Thursday, December 31, 2009

2009 High/Low

Oh 2009, you were most definitely an interesting year.  I'm glad to wave good bye to you and say hello to 2010. 

  • High: Chad was finally able to gain decent control over his Type 1 diabetes.  He's much more healthy and better able to take care of himself
  • Low: Critical low blood sugars.  We'll always have to deal with them, but it's nice that they are few and far between
  • High: Finally learning to coupon successfully.  I'm ashamed to admit that I've tried this so many different times and failed miserably.  But now I can do it with a small margin of savings.  
  • Low: The amount of money I wasted before couponing and paying attention to the cost of things.  Sigh.
  • High: Watching Clayton change from a baby into a boy.  How does that happen in 365 days?
  • Low: Knowing I'll never have these days back with Clayton.  Time is passing so quickly and I don't want to miss a thing.
  • High: Seeing Wyoming, Montana, and Idaho from the front seat of a Nissan Quest.  That trip was so much fun.  I hope to be able to do it again one day.
  • Low: Driving in endless amounts of road construction in Yellowstone in a Nissan Quest and being severely out numbered in the boy to girl ratio.  If it wasn't for Amy I would lost all of my marbles.
  • High: Learning how much people care about our family and want to see us thrive.
  • Low: Unfortunately we had to hurt to learn all of these things.
  • High: Positive pregnancy test
  • Low: Positive for Full Trisomy 18
  • High: Johanna
  • Low: There is no low for this one, only a high.
2009 was hands down the hardest year of my life.  I obviously don't know what the Lord has in store for our future.  I know He has great plans for me.  I have learned a lot this year.  And even though I have had to hurt to learn all of these lessons I can say that it's all been worth it.  I don't know why God chose Johanna and T18 for our family, but He did.  I'm glad I didn't know this was coming on 12/31/08.  But I'm glad I'm going through it on 12/31/09.  It's crazy how different things are in the span of a year.  It's crazy to think how different I am now.  The goofy silly girl is gone(maybe not completely).  I feel like I've aged 15 years during this past year.  And that's OK.  It's the experiences of our life that make us who we are.  It's the things that God gives us that shape our character.  And with each passing year, I'm one year and day closer to my eternal home.

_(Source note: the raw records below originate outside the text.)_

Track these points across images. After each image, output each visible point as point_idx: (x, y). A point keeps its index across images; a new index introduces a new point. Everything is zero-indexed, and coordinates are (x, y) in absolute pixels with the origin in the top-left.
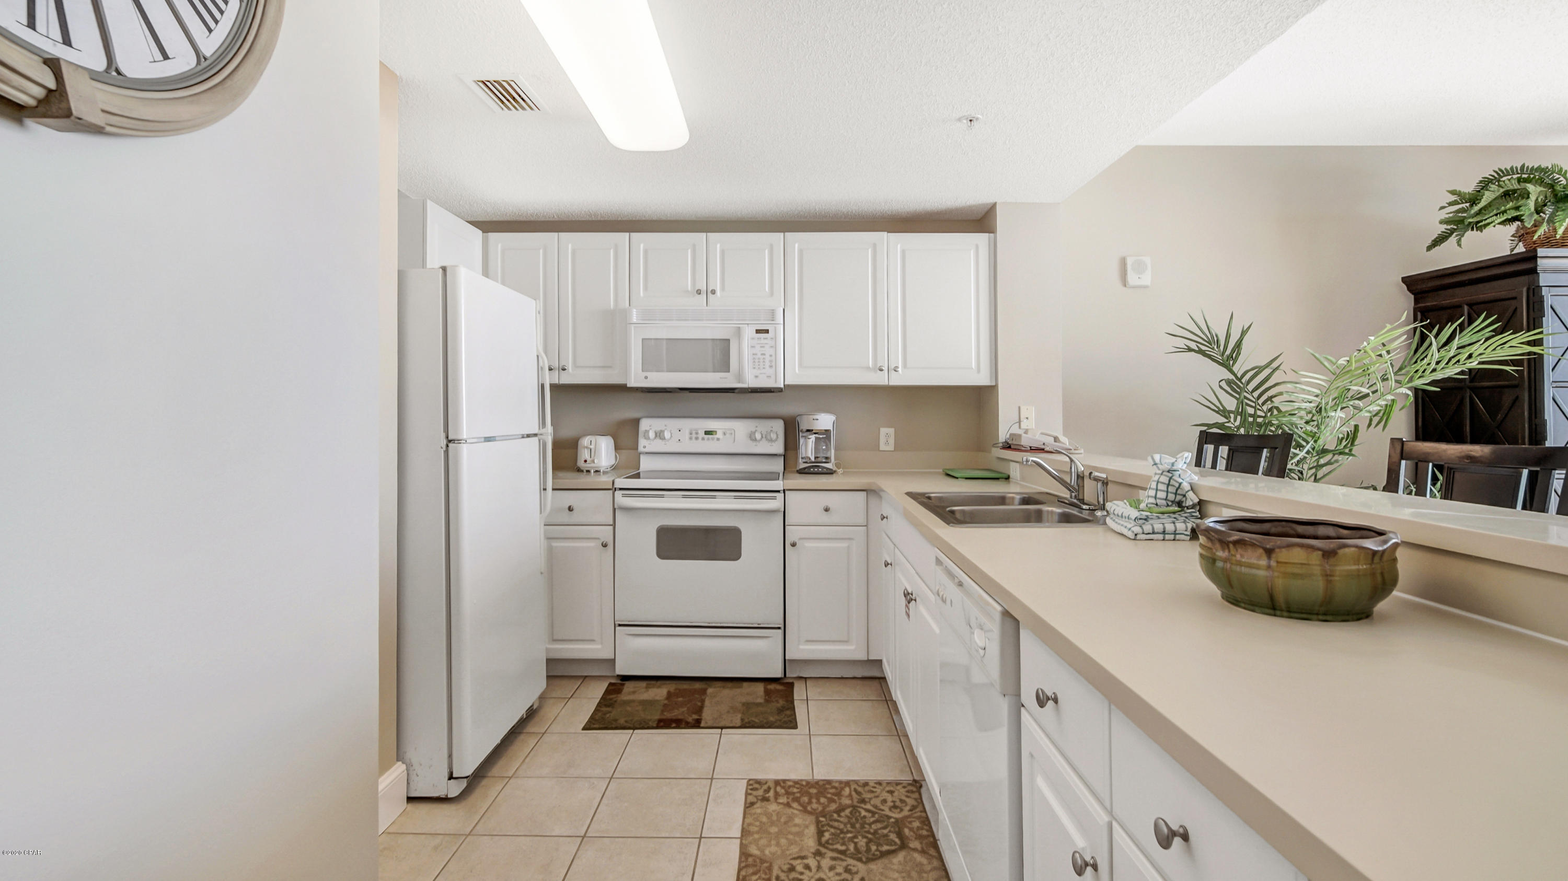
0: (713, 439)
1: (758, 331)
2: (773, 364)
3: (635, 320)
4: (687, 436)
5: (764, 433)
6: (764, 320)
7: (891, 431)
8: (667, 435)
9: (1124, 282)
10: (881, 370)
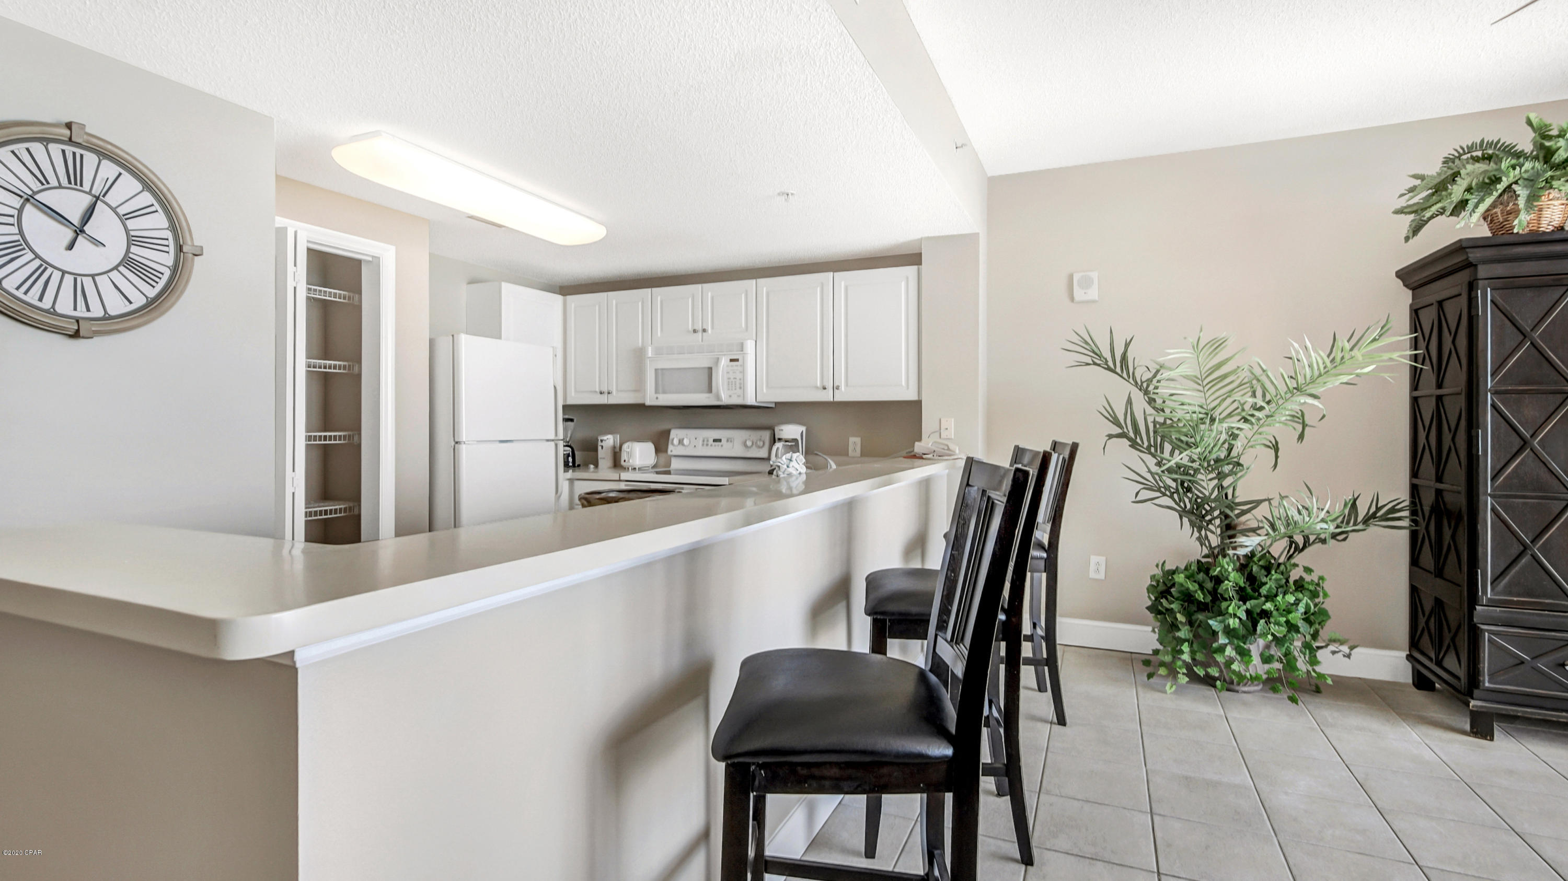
0: (718, 445)
1: (732, 360)
2: (742, 386)
3: (650, 355)
4: (701, 442)
5: (755, 441)
6: (737, 351)
7: (858, 440)
8: (686, 442)
9: (1072, 299)
10: (825, 388)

So bring it on 2010.  Let's see what you have to offer.  I'm sure there's a lot of pain, but I'm sure there will be more joy.  I expect some tears, but I expect more laughter.  I'm sure to see some hurt, but there will be more healing.  There will be disappointments, but there will be excessive triumphs.  It's gonna be a great year.

2 comments:

Jamie Lynn said...

I love how you look at both sides of everything. Makes me smile. && inspired me to do the same thing. :)
And no that goofy girl isn't entirely gone. Hahaha because you still laugh at my dumb jokes. :) love you!

Holly said...

I like how you mentioned the highs and lows. I have a feeling 2010 is gonna be great.